So if I say Shenandoah Valley, what do you think of? Probably Shenandoah National Park? Maybe the Skyline Drive and the Blue Ridge Parkway? You aren’t wrong, but there is more to the Shenandoah Valley than just scenic drives and hiking in the National Park. Wondering about the things to do in Shenandoah Valley, Virginia? I’ve got you covered…from the small towns to visit to the best attractions for families, keep reading for reasons to plan a trip to Shenandoah.
Where is Shenandoah Valley?
The Shenandoah Valley stretches from Harpers Ferry, West Virginia to Roanoke, Virginia. Located in the western part of the state of Virginia, the Shenandoah Valley covers an area of approximately 200 miles in length and 20 miles in width, bordered by the Blue Ridge Mountains to the east and Allegheny Mountains to the west.
During the Civil War, this region was nicknamed the “breadbasket of the Confederacy.” Today, this area is an outdoor wonderland, with bucolic farms and country roads. There are natural wonders like the Luray and Shenandoah Caverns, and Natural Bridge, as well as gorgeous scenic drives along the Skyline Drive and Blue Ridge Parkway.

#### LISTED ENTRIES
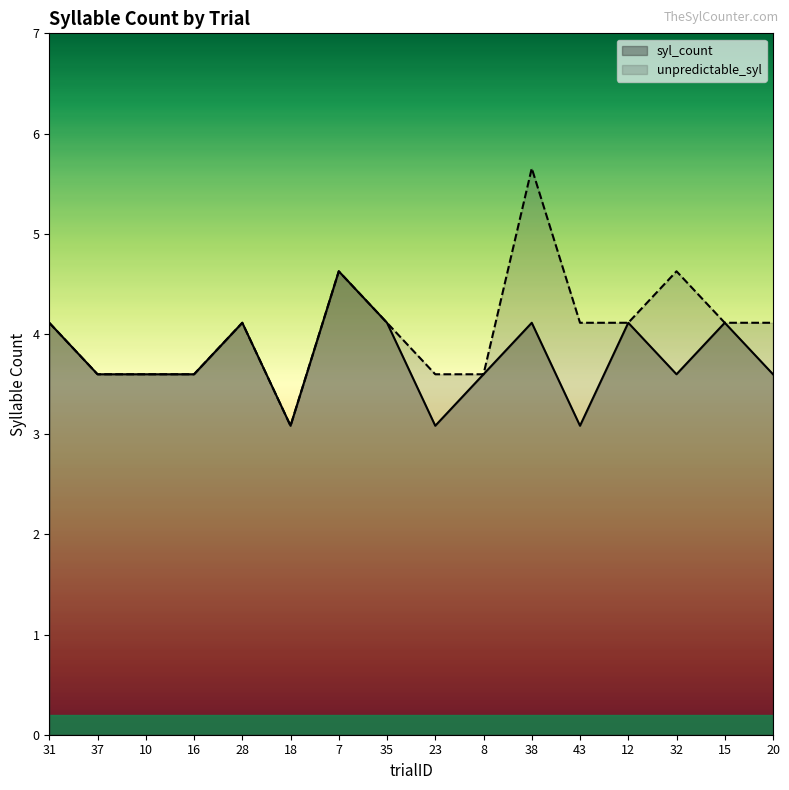

Which series has the largest range (max minus min)?

unpredictable_syl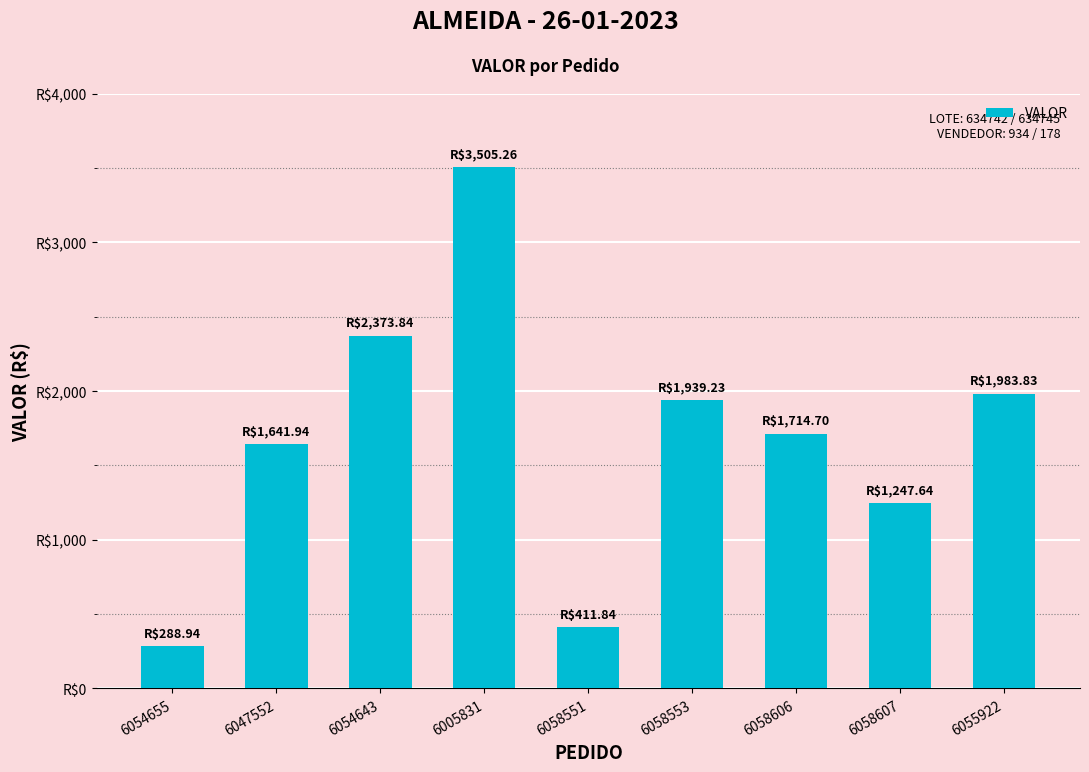

Are the bars horizontal?

No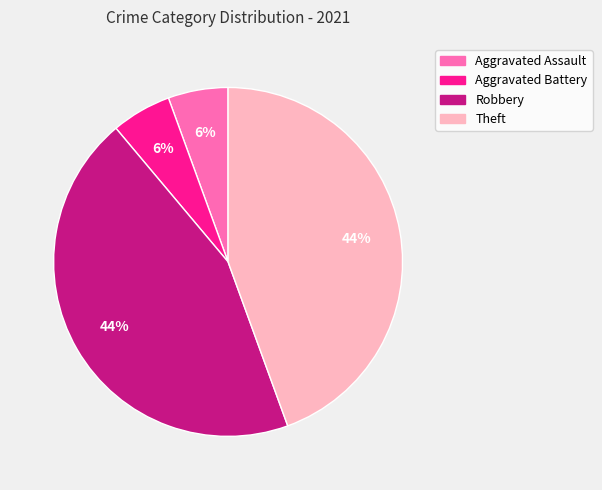

Is it true that Aggravated Battery is 6% of the pie?

True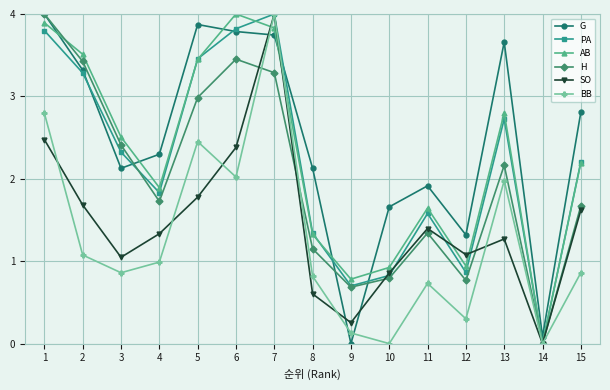

Count the number of data series in this chart.

6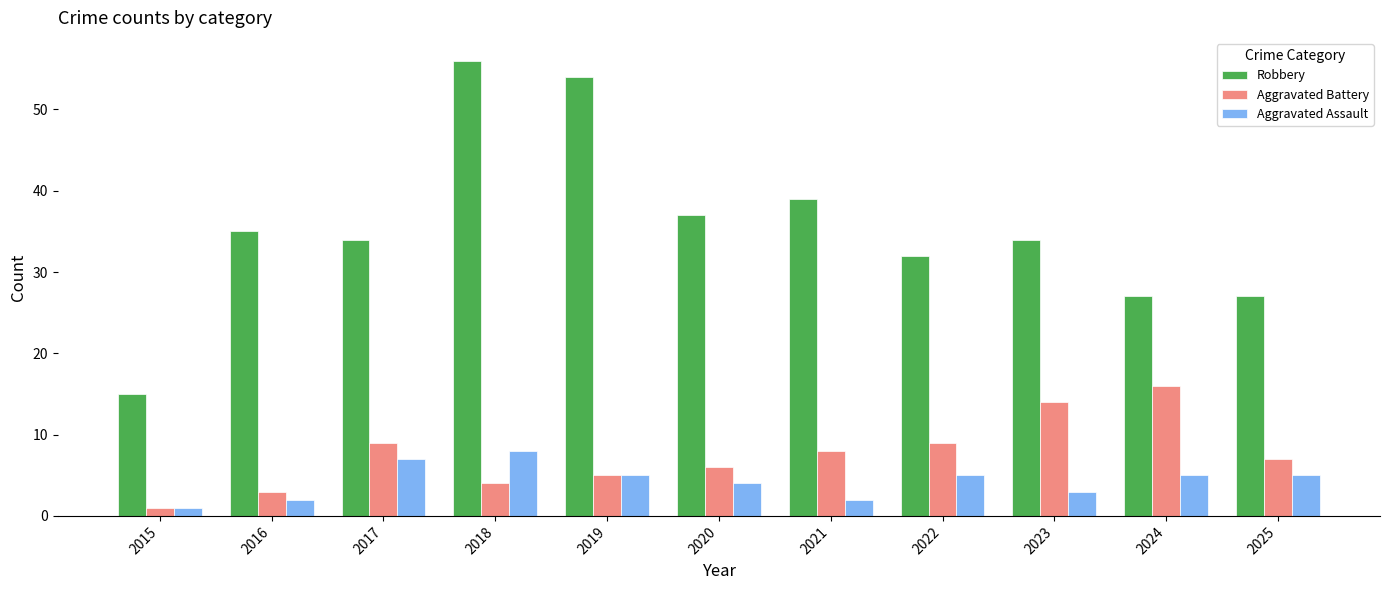

How many bars are there in total?

33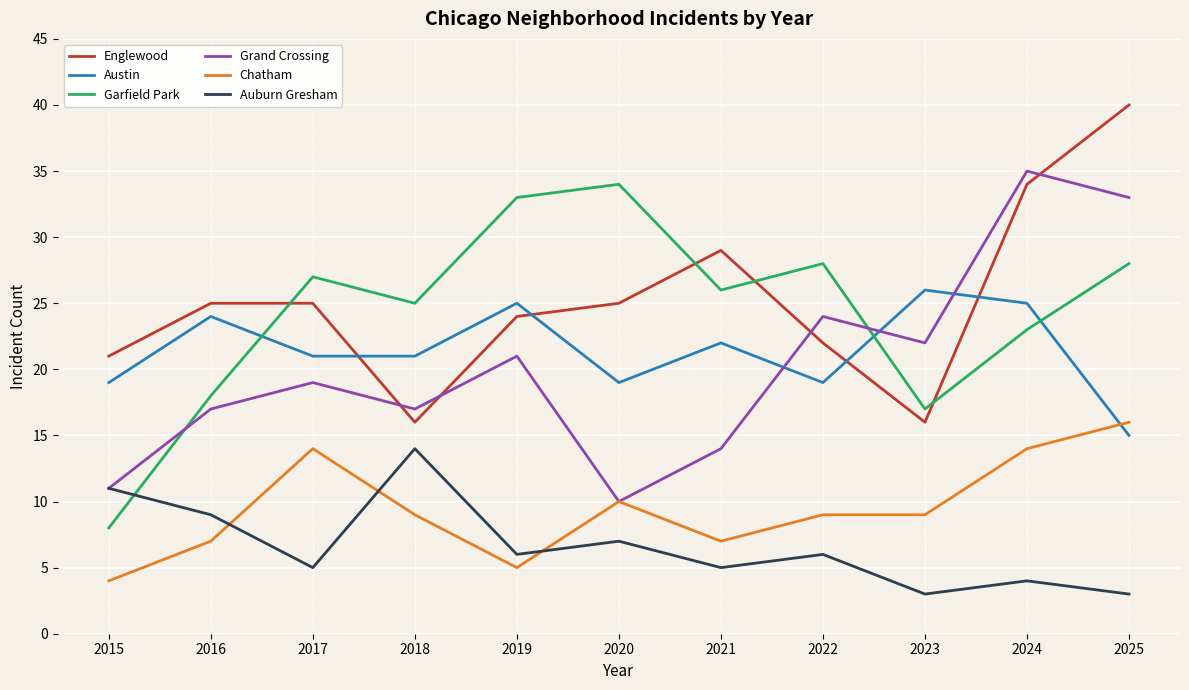

What is the difference between the highest and lowest values at 2021?

24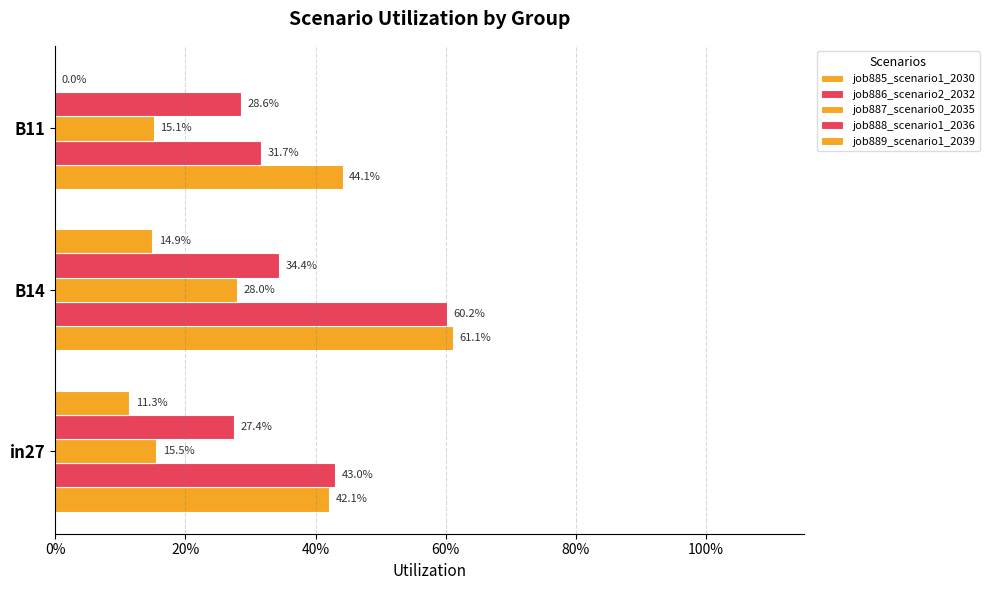

List the series in order of their peak value, lowest first.

job889_scenario1_2039, job887_scenario0_2035, job888_scenario1_2036, job886_scenario2_2032, job885_scenario1_2030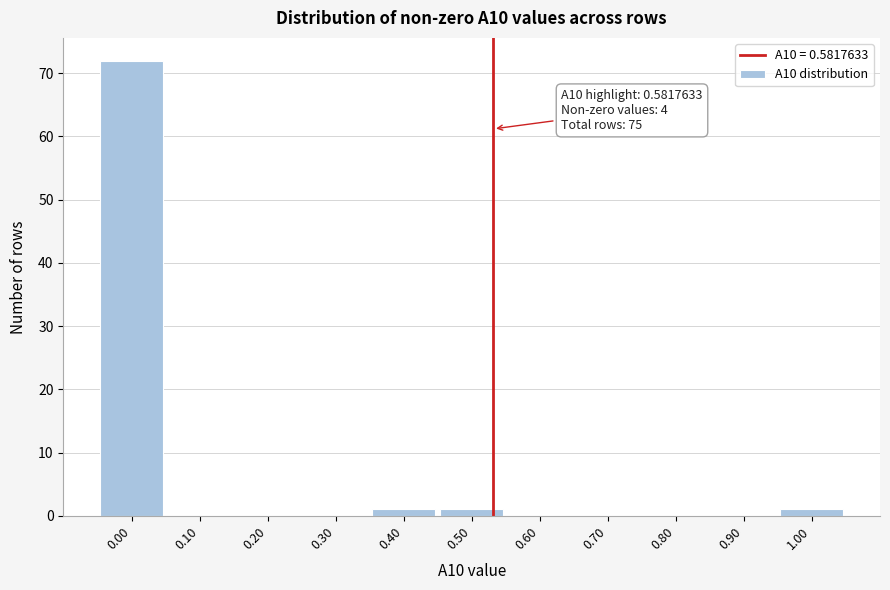

Reading left to right, list all the values displayed in this chart.

0.00=72	0.10=0	0.20=0	0.30=0	0.40=1	0.50=1	0.60=0	0.70=0	0.80=0	0.90=0	1.00=1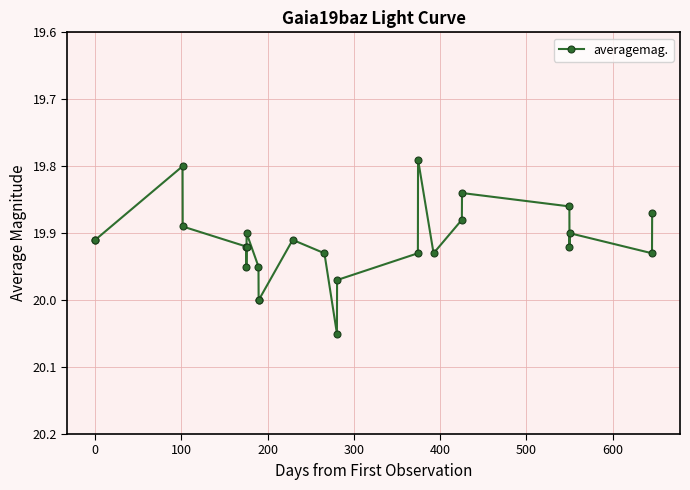

True or false: the data has more than 1 interior local peaks.

True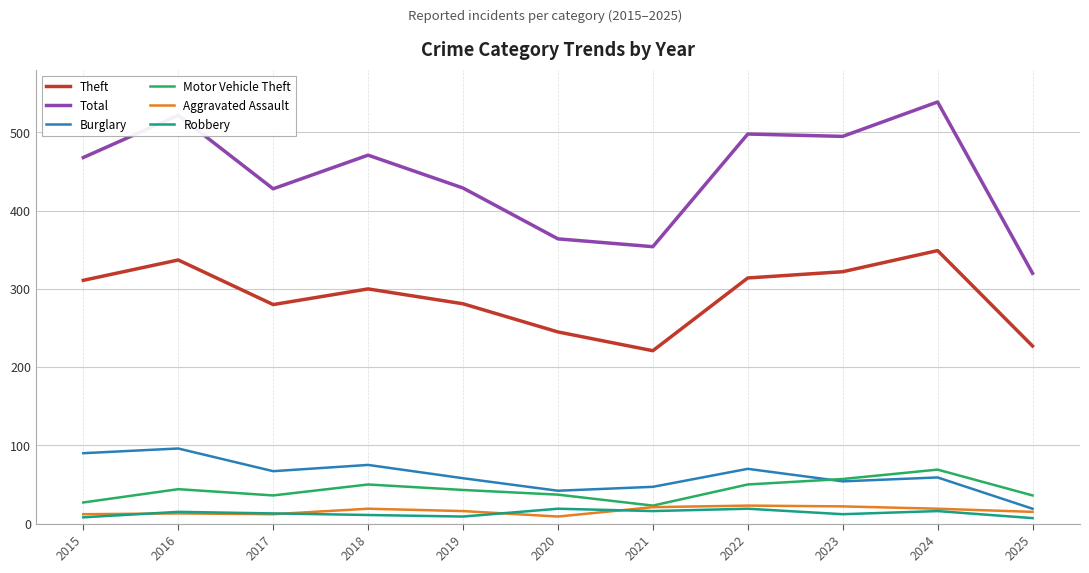

The Theft series shows 607 at 2024. True or false?

False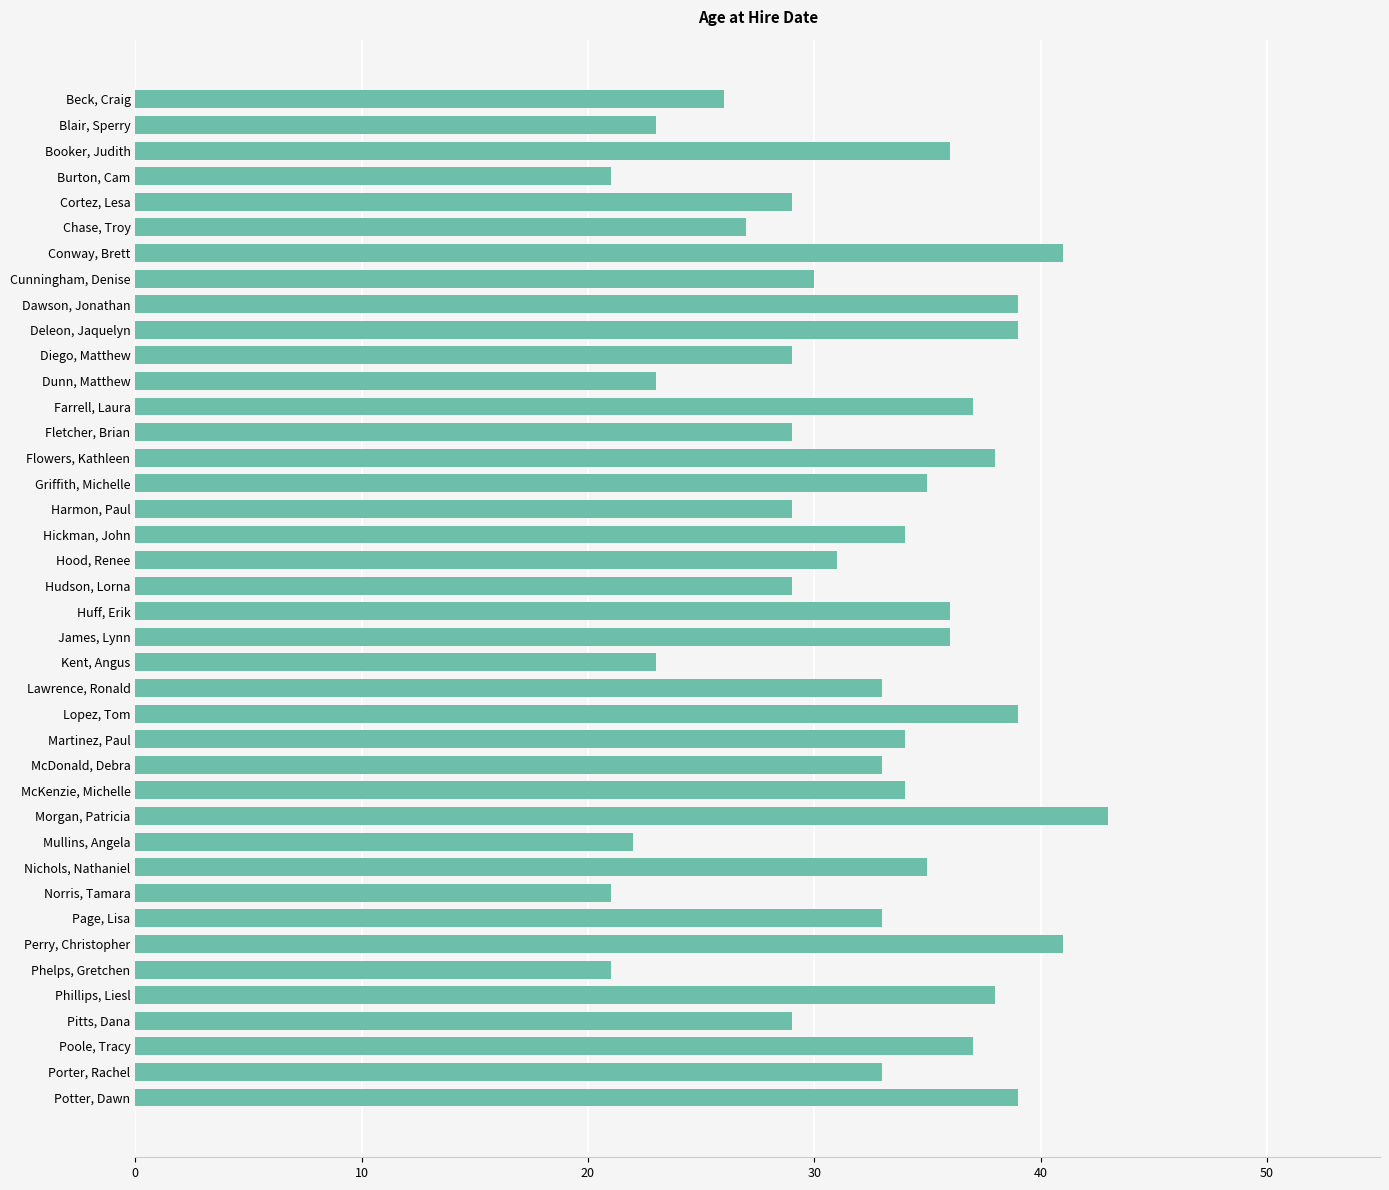

What is the label of the 1st bar from the bottom?

Potter, Dawn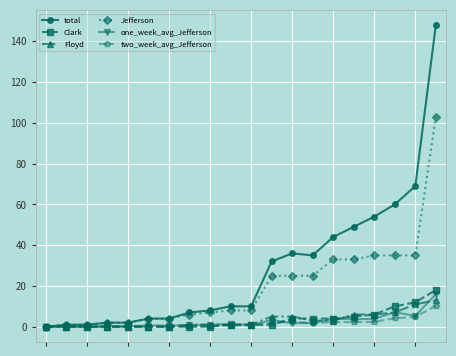

What is the difference between the maximum and minimum values in the total series?

148.0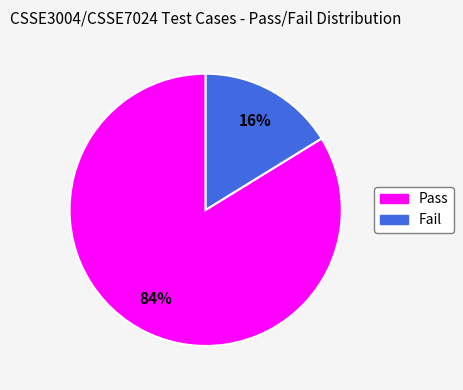

What is the largest slice in the pie chart?

Pass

#### EXERCISE BRIEF
Answer these questions from the Shenandoah Valley text:
1. What are the approximate length and width of the Shenandoah Valley?
2. Which mountains border the valley on the west?
3. What was the region nicknamed during the Civil War?

#### ANSWER SPACE
1. About 200 miles long and 20 miles wide.
2. The Allegheny Mountains.
3. The "breadbasket of the Confederacy."